#### DIRECTIONS FOR THIS TASK:
Copy out the rows below word for word, from the very first line through the line holding "What is the difference", both included.

#### DATASET EXCERPTS:
:::

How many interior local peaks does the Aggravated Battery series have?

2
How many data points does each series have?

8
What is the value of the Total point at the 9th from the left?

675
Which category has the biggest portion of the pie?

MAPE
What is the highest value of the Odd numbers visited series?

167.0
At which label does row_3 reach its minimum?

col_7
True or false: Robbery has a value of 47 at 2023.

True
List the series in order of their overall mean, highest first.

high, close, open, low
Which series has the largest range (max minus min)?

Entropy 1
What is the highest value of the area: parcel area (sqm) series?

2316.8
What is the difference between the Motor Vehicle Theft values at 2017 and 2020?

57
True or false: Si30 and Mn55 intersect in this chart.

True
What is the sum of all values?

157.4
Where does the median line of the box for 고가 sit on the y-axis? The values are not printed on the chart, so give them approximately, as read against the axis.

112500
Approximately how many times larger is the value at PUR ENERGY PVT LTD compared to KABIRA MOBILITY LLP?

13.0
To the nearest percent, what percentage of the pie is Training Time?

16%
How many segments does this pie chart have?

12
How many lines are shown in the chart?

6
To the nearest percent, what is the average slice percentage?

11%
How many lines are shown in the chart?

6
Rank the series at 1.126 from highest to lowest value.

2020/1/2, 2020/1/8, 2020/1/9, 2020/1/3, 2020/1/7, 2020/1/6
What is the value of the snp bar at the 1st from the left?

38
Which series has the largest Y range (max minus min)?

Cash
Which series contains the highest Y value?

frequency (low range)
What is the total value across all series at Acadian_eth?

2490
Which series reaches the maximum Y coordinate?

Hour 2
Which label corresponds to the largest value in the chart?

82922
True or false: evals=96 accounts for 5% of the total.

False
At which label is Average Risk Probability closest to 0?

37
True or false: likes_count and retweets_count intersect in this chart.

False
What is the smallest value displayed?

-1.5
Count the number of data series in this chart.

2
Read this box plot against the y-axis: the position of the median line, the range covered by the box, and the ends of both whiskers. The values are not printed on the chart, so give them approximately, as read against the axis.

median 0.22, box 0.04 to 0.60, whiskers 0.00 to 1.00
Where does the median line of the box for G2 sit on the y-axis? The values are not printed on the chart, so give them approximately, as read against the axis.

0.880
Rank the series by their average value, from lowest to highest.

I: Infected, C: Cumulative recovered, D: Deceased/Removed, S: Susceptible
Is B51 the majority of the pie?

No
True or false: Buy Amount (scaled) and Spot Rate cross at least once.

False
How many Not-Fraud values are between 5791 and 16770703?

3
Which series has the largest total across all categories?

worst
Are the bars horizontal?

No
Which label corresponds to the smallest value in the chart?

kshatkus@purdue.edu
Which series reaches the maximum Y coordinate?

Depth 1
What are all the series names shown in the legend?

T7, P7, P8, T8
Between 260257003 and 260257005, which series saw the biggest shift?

:::

#### FINISHED EXERCISE:
How many interior local peaks does the Aggravated Battery series have?

2
How many data points does each series have?

8
What is the value of the Total point at the 9th from the left?

675
Which category has the biggest portion of the pie?

MAPE
What is the highest value of the Odd numbers visited series?

167.0
At which label does row_3 reach its minimum?

col_7
True or false: Robbery has a value of 47 at 2023.

True
List the series in order of their overall mean, highest first.

high, close, open, low
Which series has the largest range (max minus min)?

Entropy 1
What is the highest value of the area: parcel area (sqm) series?

2316.8
What is the difference between the Motor Vehicle Theft values at 2017 and 2020?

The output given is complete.